1. An end-result study of seventy-eight biceps cineplasties and twenty-nine pectoral cineplasties reveals that 61.7 per cent of the patients were wearing their prostheses at the end of a year or more. In the biceps-cineplasty group the percentage was 73.1 and in the pectoral-cineplasty group it was 31.0.
2. Cinreplasty should be performed only at established amputation centers where all the members of the clinic team can participate in the proper selection of patients, where there are surgeons familiar with the operative procedure, where training supervision by experienced physiatrists is available, and where the fitting can be done by prosthetists who understand the peculiar problems of the cineplasty amputee. There must also be provision for subsequent specialized prosthetic maintenance.
3. Cineplasty operations should be limited to carefully selected patients. The local conidition of the stump, the desire and motivation of the patient for the procedure, and the functional requirements of the patient should all he taken into consideration.

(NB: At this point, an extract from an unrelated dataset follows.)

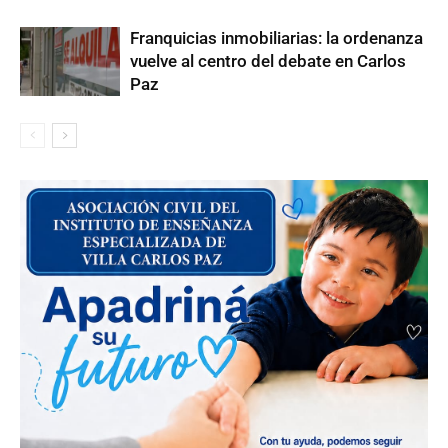
Franquicias inmobiliarias: la ordenanza
vuelve al centro del debate en Carlos
Paz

4. When these requirements are met, the advantages of the biceps-cineplasty procedure to the below-the-elbow amputee are sufficiently great so that the operation should be offered to him. The advantages of biceps cineplasty to the long above-the-elbow amputee are not so apparent, and the usefulness of this procedure remains controversial.
5. At present pectoral cineplasty has limited usefulness. It should be employed only in patients with such exceptional conditions as bilateral shoulder disarticulation; in such a patient an additional source of prosthetic control is urgently required.
6. Cineplasty is not advisable in amputee patients prior to adolescence, and it is not usually cosmetically acceptable to women.